Armed with this knowledge, the researchers have further analyzed these samples for RNA in the biggest-ever survey of RNA viruses in the ocean. RNA is the molecular cousin to DNA and RNA viruses are well known in human diseases – some RNA viruses include those that cause the flu and COVID-19.
Earlier this year the team published another paper in Science, where they identified over 5,500 types of RNA viruses, almost all new to science.
In regards to the new study, "we are certainly sure that most RNA viruses in the ocean are infecting microbial eukaryotes, so fungi and protists, and to a lesser extent, invertebrates," co-first author Guillermo Dominguez-Huerta told Live Science.
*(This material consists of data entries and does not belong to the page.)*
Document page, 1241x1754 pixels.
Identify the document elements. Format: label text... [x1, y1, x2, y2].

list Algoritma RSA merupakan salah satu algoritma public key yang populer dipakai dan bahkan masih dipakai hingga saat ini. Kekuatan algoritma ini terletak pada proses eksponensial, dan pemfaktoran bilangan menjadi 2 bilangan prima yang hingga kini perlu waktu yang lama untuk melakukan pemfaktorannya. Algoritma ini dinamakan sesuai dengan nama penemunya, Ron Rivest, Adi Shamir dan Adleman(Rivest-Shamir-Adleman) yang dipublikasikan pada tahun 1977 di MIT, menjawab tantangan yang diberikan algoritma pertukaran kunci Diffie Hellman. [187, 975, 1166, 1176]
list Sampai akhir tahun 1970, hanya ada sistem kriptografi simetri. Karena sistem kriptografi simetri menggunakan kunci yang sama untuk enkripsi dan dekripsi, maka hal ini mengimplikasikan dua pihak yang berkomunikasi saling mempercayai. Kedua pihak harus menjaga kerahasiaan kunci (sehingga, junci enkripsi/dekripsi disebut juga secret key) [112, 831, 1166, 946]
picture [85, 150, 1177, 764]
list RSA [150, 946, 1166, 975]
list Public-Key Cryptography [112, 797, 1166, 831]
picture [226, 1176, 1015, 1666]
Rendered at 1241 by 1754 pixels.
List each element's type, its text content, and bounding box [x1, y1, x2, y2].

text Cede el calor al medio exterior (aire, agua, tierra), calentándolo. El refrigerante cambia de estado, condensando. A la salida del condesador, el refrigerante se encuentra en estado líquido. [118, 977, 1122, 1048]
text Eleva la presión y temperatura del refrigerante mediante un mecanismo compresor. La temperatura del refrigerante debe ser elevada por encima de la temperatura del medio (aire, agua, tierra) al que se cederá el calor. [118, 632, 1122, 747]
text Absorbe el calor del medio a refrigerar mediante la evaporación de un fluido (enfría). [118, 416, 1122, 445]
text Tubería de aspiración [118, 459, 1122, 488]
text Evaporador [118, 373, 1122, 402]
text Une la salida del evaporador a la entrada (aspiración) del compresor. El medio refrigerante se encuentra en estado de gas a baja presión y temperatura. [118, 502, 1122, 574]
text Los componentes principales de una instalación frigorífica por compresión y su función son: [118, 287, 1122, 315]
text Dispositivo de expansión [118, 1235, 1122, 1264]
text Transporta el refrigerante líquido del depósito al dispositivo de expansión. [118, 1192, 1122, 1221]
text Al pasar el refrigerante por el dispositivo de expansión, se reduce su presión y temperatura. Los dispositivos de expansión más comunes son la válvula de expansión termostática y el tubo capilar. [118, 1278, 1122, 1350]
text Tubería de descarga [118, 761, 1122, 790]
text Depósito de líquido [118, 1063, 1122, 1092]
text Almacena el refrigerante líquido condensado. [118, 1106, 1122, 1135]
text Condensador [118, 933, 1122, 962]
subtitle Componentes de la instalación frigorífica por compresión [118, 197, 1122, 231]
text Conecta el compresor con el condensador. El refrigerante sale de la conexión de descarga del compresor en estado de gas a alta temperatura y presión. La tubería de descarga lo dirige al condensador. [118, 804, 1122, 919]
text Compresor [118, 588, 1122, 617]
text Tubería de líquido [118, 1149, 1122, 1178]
In the new paper, researchers focussed on the role that viruses played in carbon sequestration. The ocean actually produces an enormous amount of carbon (12 gigatonnes per year in fact), which equates to a third of all human-caused carbon dioxide emissions year.
This is due to a large amount of almost microscopic creatures – plankton. When they die their carbon-filled bodies sink to the bottom of the ocean. They are then entombed for thousands, if not millions of years. This is called the biological carbon pump.
It has long been known that viruses play a key role in this carbon sequestration process and that the viruses could influence how much carbon is stored in the ocean. But the actual viruses in question were not known – until now.
The groups think that they have identified at least 11 RNA viruses out of the 5,000 plus that are important to the carbon pump.
Researchers also developed a computer model that could help predict the action of the carbon pump in a given area of the ocean, depending on the virus amount located in the vicinity. This model could eventually be used to inform climate models, although at the moment it is unclear how a virus can accelerate or impede the pump.
“The findings are important for model development and predicting what is happening with carbon in the correct direction and at the correct magnitude,” said Ahmed Zayed, a co-first author of the study, in a statement.
“As humans put more carbon into the atmosphere, we’re dependent on the massive buffering capacity of the ocean to slow climate change. We’re growing more and more aware that we might need to tune the pump at the scale of the ocean,” Said Matthew Sullivan, one of the lead authors of the paper.
“We’d be interested in viruses that could tune toward a more digestible carbon, which allows the system to grow, produce bigger and bigger cells, and sink. And if it sinks, we gain another few hundred or a thousand years from the worst effects of climate change.”
Another exciting revelation that has come out of this study is that some of the RNA viruses in the ocean have “stolen” genes from organisms that they have infected. This can help scientists identify their hosts and the functions they may have in the marine processes.